#### DATA FOR REVIEW

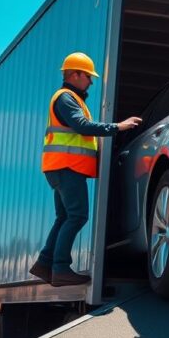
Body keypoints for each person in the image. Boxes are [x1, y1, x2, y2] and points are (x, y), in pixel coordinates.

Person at [29, 52, 141, 286]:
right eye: (88, 76)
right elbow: (82, 126)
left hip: (60, 168)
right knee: (78, 216)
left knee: (64, 217)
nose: (91, 81)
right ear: (75, 74)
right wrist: (118, 127)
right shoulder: (66, 98)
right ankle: (60, 268)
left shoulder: (68, 98)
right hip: (67, 167)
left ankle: (44, 263)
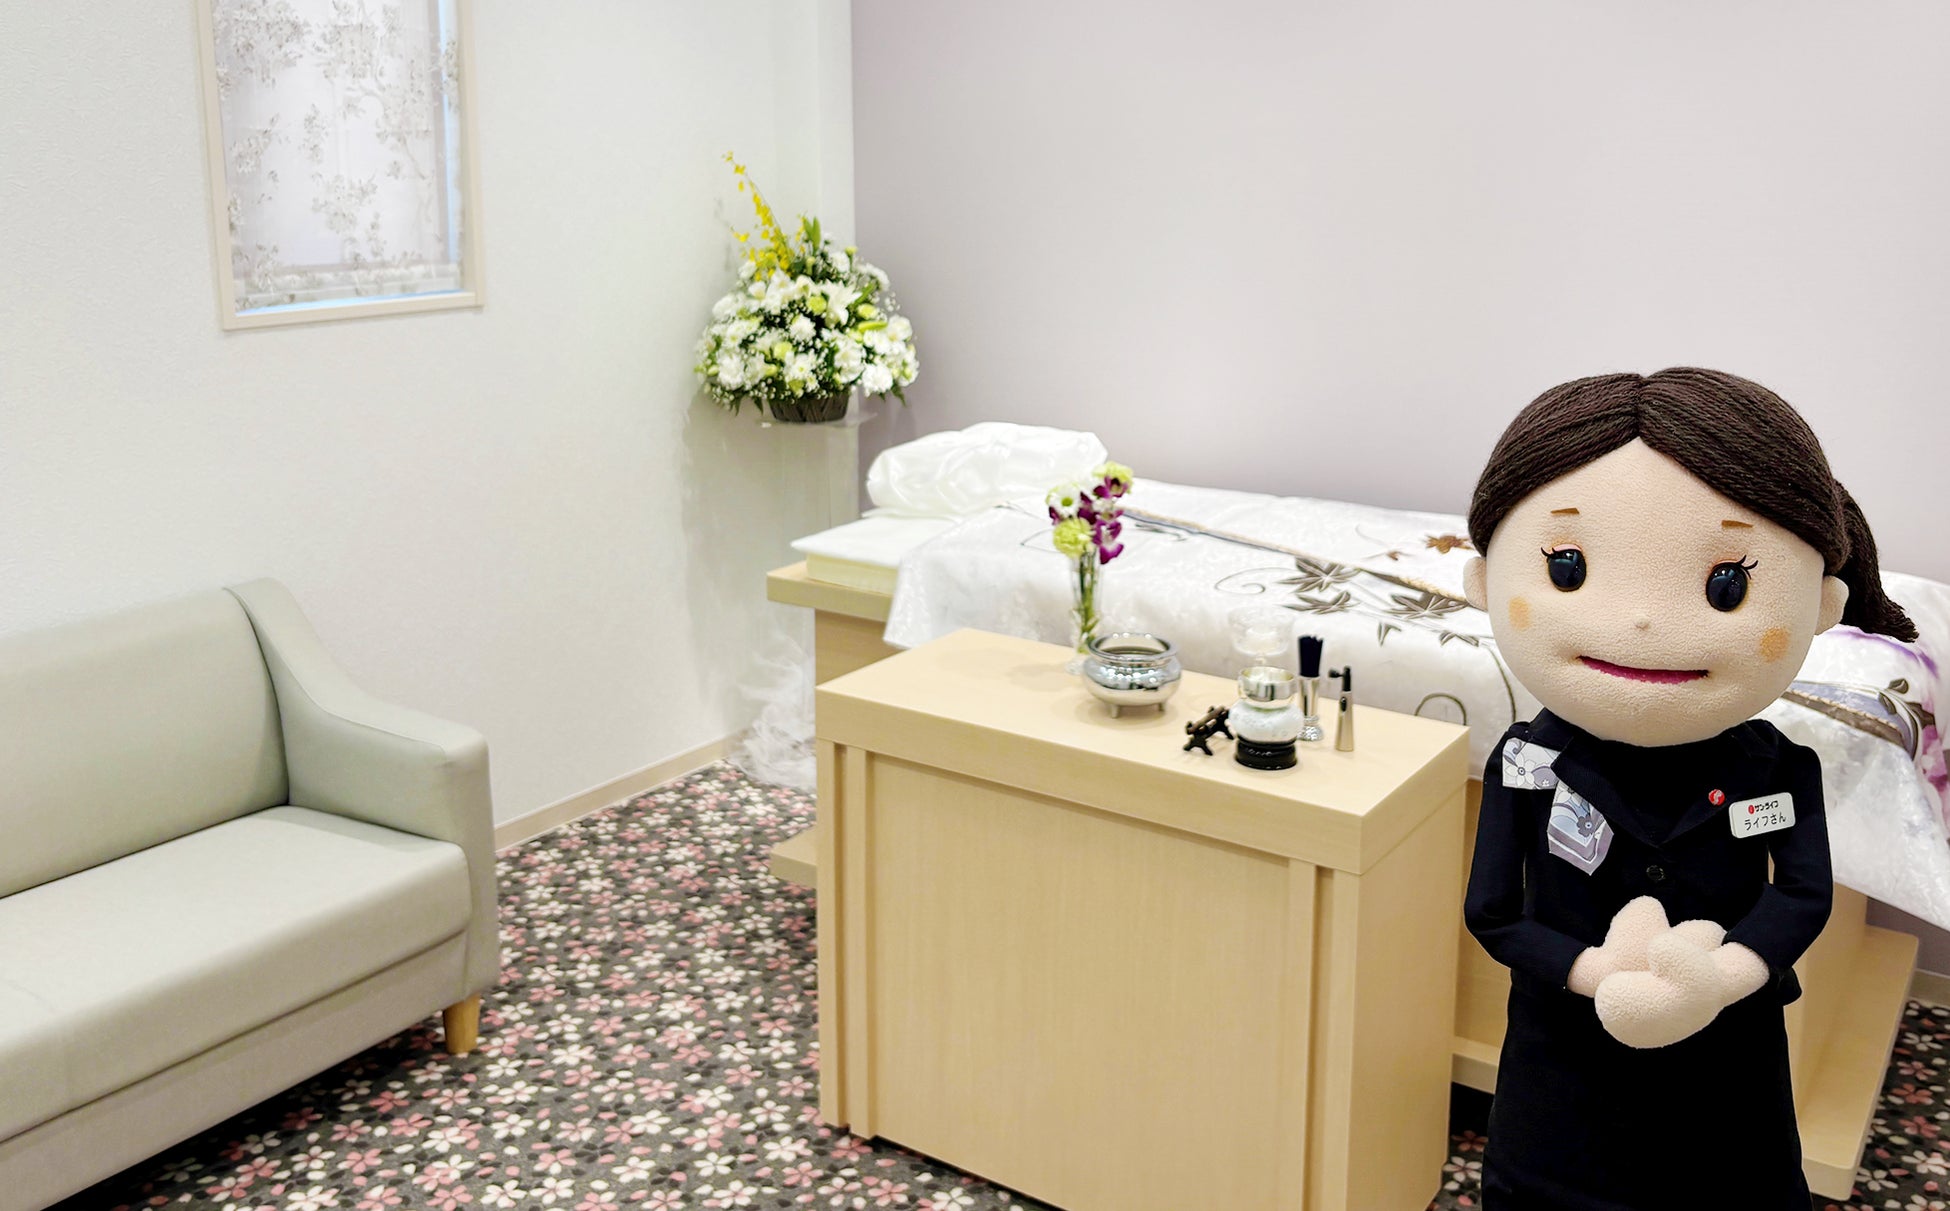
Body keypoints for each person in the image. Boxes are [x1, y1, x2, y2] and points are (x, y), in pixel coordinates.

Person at [1460, 367, 1916, 1209]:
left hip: (1728, 1051)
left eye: (1725, 584)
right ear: (1486, 583)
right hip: (1564, 1053)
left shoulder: (1778, 769)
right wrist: (1593, 973)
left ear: (1822, 605)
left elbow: (1802, 896)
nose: (1640, 621)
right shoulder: (1526, 760)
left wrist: (1725, 975)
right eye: (1568, 567)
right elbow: (1493, 911)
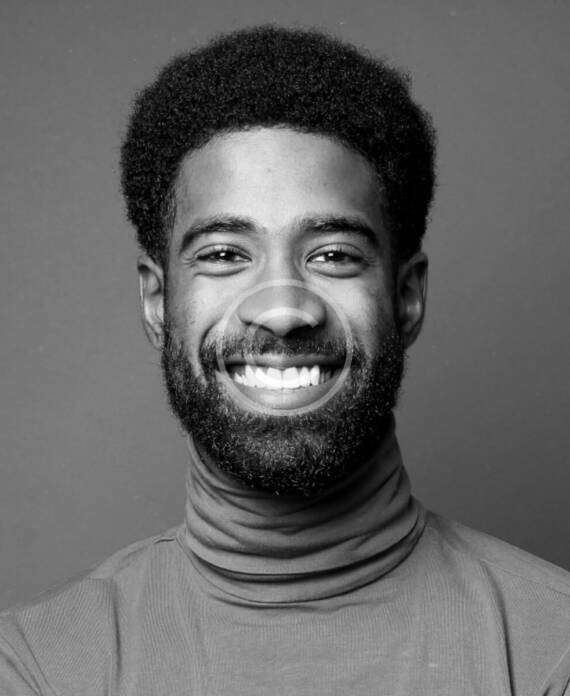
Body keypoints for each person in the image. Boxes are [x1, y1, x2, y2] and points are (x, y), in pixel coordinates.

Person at [0, 24, 568, 696]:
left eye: (333, 255)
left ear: (406, 296)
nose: (281, 309)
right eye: (223, 255)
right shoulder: (36, 668)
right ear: (157, 302)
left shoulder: (551, 649)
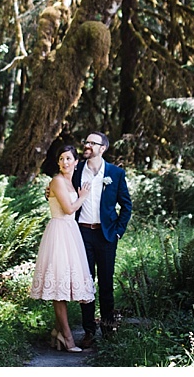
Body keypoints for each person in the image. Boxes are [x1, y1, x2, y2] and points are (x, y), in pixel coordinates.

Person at [28, 143, 95, 352]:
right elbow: (67, 209)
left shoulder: (70, 182)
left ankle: (58, 330)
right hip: (59, 232)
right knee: (59, 286)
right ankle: (67, 337)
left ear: (76, 162)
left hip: (70, 232)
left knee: (65, 284)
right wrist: (83, 197)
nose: (65, 162)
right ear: (58, 163)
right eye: (62, 159)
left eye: (69, 158)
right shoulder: (57, 181)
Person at [72, 131, 132, 348]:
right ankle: (89, 331)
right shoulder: (77, 169)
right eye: (85, 142)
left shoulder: (115, 173)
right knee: (86, 284)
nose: (87, 145)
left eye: (91, 143)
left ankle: (108, 329)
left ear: (102, 148)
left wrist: (117, 231)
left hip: (107, 236)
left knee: (106, 283)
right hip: (82, 234)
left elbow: (126, 206)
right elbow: (65, 191)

########

__DIRECTIONS FOR THIS TASK__:
Could you repeat, exactly and with nothing else, the lines from the first line of the records through the line containing "right eye: (223, 255)"? Leave out the pictures.

__EXERCISE RESPONSE__:
Body keypoints for each person in the image. Boxes are [x1, y1, x2, y2] and points are (x, y), in pixel coordinates.

Person at [29, 52, 141, 286]:
right eye: (88, 76)
right elbow: (82, 126)
left hip: (60, 168)
right knee: (78, 216)
left knee: (64, 217)
nose: (91, 81)
right ear: (75, 74)
right wrist: (118, 127)
right shoulder: (66, 98)
right ankle: (60, 268)
left shoulder: (68, 98)
right hip: (67, 167)
left ankle: (44, 263)
Body keypoints for each person in the image. Boxes are [x1, y1, x2, y2] and points are (x, y), in pixel coordinates.

Person at [1460, 367, 1916, 1209]:
left hip: (1728, 1051)
left eye: (1725, 584)
right ear: (1486, 583)
right hip: (1564, 1053)
left shoulder: (1778, 769)
right wrist: (1593, 973)
left ear: (1822, 605)
left elbow: (1802, 896)
nose: (1640, 621)
right shoulder: (1526, 760)
left wrist: (1725, 975)
right eye: (1568, 567)
right elbow: (1493, 911)
Body keypoints for each person in the image. Boxes are [x1, y1, x2, y2] and points are (x, y), in pixel coordinates.

Person at [0, 24, 568, 696]:
left eye: (333, 255)
left ear: (406, 296)
nose: (281, 309)
right eye: (223, 255)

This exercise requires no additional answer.